On January 2nd I wrote about an electronic health records (EHRs) suite designed for mental health counselors. I even joked that perhaps a future version would include a mental health counselor chatbot. The following is what I had to say on the matter:
If you’re old enough, you may recall the old group therapy sessions in the 1970’s television show, Bob Newhart. Dr. Hartley (Bob Newhart) was a psychologist whose patients would go around the room and discuss things that happened to them the previous week. They all seemed more eccentric than depressed. Dr. Hartley would often ask in his monotone voice “and how does that make you feel?” Maybe the next generation of remote mental health EHRs will include an artificial intelligence chatbot that mimics Newhart’s monotone voice and engages with patients without human involvement.
Imagine my surprise when I ran across an article about a firm that has developed such a chatbot. In the article “A Mental Health Service Used an AI Chatbot Without Telling Anyone,” nearly 4,000 people spoke with the chatbot but didn’t apparently realize it wasn’t human.

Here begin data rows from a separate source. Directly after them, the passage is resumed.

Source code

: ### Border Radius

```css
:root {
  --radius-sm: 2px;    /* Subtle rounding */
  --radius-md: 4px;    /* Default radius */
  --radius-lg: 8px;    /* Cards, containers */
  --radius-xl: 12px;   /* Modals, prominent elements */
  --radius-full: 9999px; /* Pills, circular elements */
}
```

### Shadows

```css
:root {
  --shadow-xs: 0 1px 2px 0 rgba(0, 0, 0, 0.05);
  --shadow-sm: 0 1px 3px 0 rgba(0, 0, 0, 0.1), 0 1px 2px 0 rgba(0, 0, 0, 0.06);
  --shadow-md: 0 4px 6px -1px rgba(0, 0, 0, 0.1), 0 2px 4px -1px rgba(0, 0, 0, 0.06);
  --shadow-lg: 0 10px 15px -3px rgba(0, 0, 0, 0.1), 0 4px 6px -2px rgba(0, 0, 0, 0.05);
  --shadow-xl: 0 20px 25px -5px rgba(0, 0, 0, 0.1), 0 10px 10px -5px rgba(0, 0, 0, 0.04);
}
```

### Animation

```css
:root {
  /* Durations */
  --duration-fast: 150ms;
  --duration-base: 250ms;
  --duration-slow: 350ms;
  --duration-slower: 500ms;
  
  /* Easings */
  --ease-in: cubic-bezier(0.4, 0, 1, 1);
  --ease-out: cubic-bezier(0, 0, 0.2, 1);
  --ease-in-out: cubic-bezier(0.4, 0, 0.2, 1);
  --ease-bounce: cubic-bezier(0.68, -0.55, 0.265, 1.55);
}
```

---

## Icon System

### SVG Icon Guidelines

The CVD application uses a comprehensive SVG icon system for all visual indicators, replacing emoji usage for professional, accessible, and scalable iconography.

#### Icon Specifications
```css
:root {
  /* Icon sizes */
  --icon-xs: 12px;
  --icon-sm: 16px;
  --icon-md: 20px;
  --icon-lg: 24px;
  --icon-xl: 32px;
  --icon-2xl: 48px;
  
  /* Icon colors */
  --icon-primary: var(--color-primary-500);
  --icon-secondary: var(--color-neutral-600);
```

Per New Scientist, the free mental health service Koko used a chatbot powered by GPT-3, a publicly available AI built by OpenAI, to provide words of support and encouragement. Founder Rob Morris then explained what happened in a Twitter thread late last week.

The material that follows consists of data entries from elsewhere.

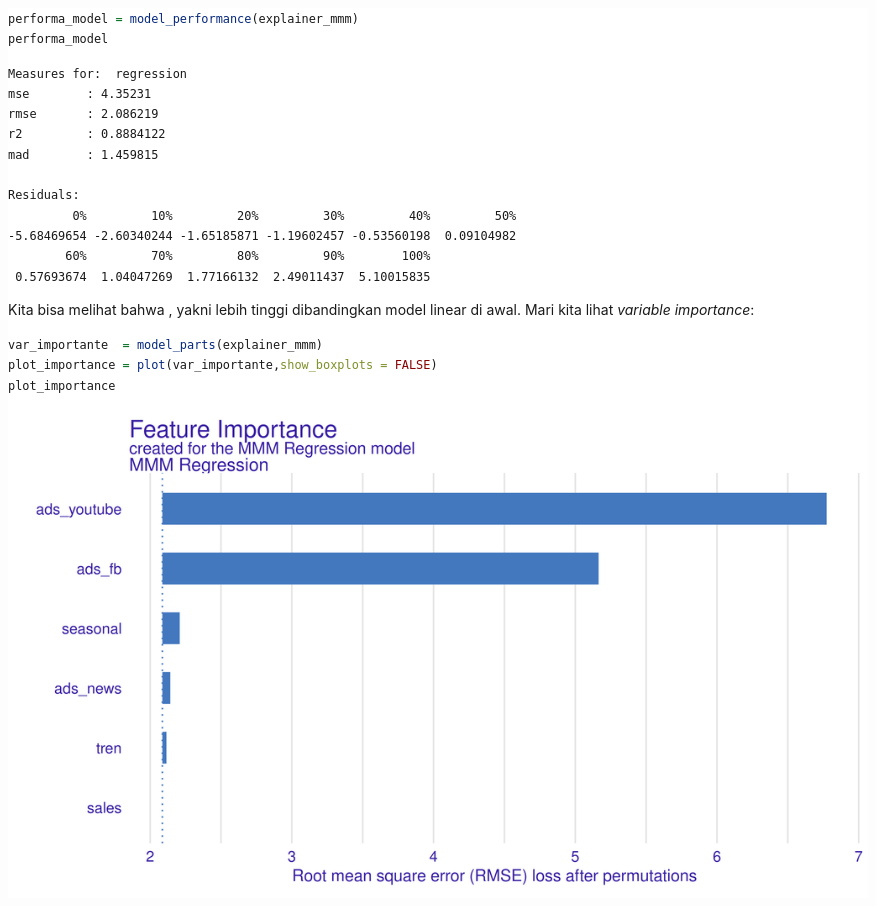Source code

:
``` r
performa_model = model_performance(explainer_mmm)
performa_model
```

    Measures for:  regression
    mse        : 4.35231 
    rmse       : 2.086219 
    r2         : 0.8884122 
    mad        : 1.459815

    Residuals:
             0%         10%         20%         30%         40%         50% 
    -5.68469654 -2.60340244 -1.65185871 -1.19602457 -0.53560198  0.09104982 
            60%         70%         80%         90%        100% 
     0.57693674  1.04047269  1.77166132  2.49011437  5.10015835 

Kita bisa melihat bahwa
![R^2 = 0.8884122](https://latex.codecogs.com/svg.latex?R%5E2%20%3D%200.8884122 "R^2 = 0.8884122"),
yakni lebih tinggi dibandingkan model linear di awal. Mari kita lihat
*variable importance*:

``` r
var_importante  = model_parts(explainer_mmm)
plot_importance = plot(var_importante,show_boxplots = FALSE)
plot_importance
```

![](https://raw.githubusercontent.com/ikanx101/ikanx101.github.io/master/_posts/matematika%20ITB/practical%20mmm/post_files/figure-commonmark/unnamed-chunk-15-1.png)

“We used a ‘co-pilot’ approach, with humans supervising the AI as needed,” he wrote. “We did this on about 30,000 messages.”
Here is the kicker. Users rated the AI chatbots higher than similar counseling by humans. However, their opinions changed once they realized they weren’t speaking with real people.
The good news is that messages composed by AI (and supervised by humans) were “rated significantly higher than those written by humans on their own” and response times improved by 50%.
The bad news? Once people realized the responses were crafted by machines, their responses weren’t considered useful by users. “[The advice] sounds inauthentic,” Morris said, noting the problem might have been that AI wasn’t “expending” any effort.
According to InsideHook:
Morris said this might be an area where humans will always have an advantage.
Depending on the type of problem there may be a place for a mental health AI chatbot but it would depend on the patient. Those who are lonely and mainly want a sympathetic ear would likely not benefit. Those who want straightforward advice or encouragement may benefit. In all seriousness, I do not believe this idea is going to go away. A couple weeks ago I called Home Depot to see if they still had any discounted Christmas lights in stock. A chatbot took my call and asked if I wanted it to text me a link of the remaining inventory of Christmas decorations. It was faster, easier and more accurate than speaking with a human from that department.